Q. Is it a good time to buy stocks?

A. I'm still a believer that any time is a good time to buy stock, especially if I'm purchasing stock as a drip investor or as a BUYandHOLD E-ZVester. I do have an advantage to answering this question, as I've been writing about economics and the stock market for almost eight years. Something has to sink in, right?

So, about this time of year, every year, I remind myself that October is a scary month in general for the markets. But, this year is a bit different. Many stocks were halted from short selling in September, rules that supposedly will be lifted on October 2nd . Plus, this is an election year. I'm counting on volatility (and that's an understatement).

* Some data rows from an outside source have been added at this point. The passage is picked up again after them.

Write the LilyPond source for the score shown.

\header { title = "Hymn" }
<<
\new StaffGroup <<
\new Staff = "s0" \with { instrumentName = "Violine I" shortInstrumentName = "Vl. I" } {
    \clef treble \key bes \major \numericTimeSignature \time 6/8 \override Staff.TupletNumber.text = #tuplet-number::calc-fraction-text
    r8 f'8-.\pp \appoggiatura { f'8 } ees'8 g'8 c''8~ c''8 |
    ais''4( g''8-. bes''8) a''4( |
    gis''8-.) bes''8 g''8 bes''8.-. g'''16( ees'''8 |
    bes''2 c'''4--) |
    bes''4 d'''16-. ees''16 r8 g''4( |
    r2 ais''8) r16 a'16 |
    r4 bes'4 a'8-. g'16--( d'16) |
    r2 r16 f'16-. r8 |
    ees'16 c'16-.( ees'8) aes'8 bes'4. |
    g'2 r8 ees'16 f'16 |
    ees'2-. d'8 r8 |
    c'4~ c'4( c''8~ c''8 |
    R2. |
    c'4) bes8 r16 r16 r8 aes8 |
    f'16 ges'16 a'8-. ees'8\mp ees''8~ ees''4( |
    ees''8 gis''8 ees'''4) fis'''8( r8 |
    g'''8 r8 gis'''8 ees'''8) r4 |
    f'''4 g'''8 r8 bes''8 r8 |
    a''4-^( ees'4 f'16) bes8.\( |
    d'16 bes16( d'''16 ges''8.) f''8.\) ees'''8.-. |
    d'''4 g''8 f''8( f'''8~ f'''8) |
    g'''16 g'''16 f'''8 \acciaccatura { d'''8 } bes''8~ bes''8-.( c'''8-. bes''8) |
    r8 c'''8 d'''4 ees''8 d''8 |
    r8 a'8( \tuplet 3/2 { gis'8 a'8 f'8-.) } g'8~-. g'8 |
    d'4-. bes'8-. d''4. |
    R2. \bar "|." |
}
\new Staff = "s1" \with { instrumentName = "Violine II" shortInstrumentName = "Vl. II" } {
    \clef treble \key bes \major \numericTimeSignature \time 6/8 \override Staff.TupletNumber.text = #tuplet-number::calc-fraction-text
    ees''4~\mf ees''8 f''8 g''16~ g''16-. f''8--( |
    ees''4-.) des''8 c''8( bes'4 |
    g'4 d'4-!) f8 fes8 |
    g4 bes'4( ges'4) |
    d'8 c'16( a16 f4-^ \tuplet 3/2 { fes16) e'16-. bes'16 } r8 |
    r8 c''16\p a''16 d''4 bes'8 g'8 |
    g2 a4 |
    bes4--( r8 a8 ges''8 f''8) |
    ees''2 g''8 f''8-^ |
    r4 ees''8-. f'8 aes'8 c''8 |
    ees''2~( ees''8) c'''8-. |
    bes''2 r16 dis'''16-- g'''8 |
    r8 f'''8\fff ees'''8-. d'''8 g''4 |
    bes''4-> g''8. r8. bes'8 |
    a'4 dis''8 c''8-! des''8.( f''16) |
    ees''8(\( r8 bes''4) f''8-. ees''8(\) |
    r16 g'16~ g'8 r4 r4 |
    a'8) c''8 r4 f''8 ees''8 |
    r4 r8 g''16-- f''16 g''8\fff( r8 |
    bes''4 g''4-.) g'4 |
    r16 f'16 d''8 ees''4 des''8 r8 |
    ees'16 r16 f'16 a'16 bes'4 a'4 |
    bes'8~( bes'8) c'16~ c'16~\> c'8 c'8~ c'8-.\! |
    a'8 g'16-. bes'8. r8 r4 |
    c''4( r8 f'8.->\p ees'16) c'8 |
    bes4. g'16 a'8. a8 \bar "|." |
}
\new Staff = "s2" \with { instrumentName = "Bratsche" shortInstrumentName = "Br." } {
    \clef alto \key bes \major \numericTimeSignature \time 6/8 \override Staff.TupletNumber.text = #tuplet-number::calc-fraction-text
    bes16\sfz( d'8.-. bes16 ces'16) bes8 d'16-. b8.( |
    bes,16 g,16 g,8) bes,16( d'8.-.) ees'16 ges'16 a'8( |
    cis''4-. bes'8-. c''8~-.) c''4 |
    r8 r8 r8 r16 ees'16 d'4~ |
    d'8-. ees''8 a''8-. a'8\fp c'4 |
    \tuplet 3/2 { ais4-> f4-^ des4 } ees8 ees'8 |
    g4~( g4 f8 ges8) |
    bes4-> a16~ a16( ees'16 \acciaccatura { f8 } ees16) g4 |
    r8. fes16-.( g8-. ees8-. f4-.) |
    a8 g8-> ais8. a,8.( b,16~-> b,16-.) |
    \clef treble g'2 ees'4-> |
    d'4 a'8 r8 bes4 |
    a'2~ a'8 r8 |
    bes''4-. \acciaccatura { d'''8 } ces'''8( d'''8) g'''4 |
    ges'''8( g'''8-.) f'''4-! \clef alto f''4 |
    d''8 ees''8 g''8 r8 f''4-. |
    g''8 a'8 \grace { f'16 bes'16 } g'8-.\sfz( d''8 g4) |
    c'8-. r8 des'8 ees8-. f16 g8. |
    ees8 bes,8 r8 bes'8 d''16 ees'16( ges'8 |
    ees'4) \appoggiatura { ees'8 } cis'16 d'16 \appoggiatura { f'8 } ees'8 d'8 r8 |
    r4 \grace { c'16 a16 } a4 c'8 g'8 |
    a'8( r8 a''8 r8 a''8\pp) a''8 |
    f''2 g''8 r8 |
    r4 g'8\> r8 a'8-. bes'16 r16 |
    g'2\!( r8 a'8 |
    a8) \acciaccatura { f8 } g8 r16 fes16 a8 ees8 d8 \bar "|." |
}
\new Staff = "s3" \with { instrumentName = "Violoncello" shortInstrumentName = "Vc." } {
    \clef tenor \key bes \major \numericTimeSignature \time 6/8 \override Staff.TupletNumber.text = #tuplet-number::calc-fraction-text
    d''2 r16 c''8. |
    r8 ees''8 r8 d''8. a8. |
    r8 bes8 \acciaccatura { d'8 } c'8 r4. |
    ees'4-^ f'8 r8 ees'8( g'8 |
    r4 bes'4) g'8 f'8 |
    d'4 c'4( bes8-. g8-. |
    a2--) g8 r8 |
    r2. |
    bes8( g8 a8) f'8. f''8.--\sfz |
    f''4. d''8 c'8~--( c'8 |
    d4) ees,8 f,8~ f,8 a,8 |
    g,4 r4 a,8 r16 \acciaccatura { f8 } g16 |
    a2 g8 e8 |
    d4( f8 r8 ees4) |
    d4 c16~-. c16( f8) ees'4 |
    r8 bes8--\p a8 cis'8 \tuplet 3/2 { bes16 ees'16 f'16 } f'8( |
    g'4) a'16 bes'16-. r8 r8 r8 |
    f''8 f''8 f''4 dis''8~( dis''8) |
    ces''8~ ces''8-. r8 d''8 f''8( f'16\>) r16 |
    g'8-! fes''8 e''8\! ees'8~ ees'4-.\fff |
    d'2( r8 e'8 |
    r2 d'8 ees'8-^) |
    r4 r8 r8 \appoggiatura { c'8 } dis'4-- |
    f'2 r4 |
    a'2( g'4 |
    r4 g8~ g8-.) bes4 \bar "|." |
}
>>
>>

Thanks to this volatility, I always need to remind myself to never time the market. Just when I think it's as low or as high as it can get, I'm invariably wrong. This is why I pay myself first, buy stocks on a monthly basis, and try not to worry.

Q. Is it a good time to sell stocks?

A. I have two rules for selling stocks: 1) I need the cash (liquidity), and if the stock is higher than my purchase price, I need to consider whether I can pay the capital gains tax in April next year; 2) I need the cash (yes, liquidity), and if the stock is lower than my purchase price (a loss), I need to remind myself to take the loss on my taxes in April next year. If I have plenty of liquidity, I don't worry about my stocks. Seriously. I pretend they don't exist, otherwise I'd have an ulcer.

Q. How can I limit my exposure?

A. Once again I feel lucky, as my research about personal finances has led me to make some changes in my life. One of those changes was to spread my cash savings between two different banks, as I learned that the FDIC insures my money only up to $100,000. And, some banks may consider several accounts as one account, so multiple accounts valued as one account could spell trouble if they're valued at over $100,000. I also learned that certain retirement accounts, such as an IRA, are insured up to $250,000. Believe me, I'm covered there. I'm nowhere near that amount.

While I can limit my exposure, I worry about my clients. As I tell my mother, “I'm in a recession-proof business, but my client's aren't.” In other words, will the money keep flowing in? As a freelance writer, I can see the 'hard times' writing on the wall when clients begin to send payments in late, or the work falls off, or when a client decides to take a 'vacation' in the middle of a project. This behavior started two months ago, so I knew then to quit spending on unnecessary items and to start clipping coupons in earnest.

Q. Who are you listening to for advice?

A. Right now, I'm listening with all my might to Wall Street and Washington. The decisions that are made there now will affect my parents and their retirement plans, my life, and my daughter's future. So, I can't count on just one source of information to form my own opinions. It is my money, after all.

But, I will admit that I don't read newspapers any more. That news is far too slow for me. I stick to television and I stay online, moving among all major news networks and online newspapers, several financial sites and blogs, and I count on a few people to give me a heads up on breaking news.

Is all that news somewhat of an overload? You betcha. But, I believe an overload is warranted this October. I'll let you know my temperature in two weeks, when I may have some more questions to answer.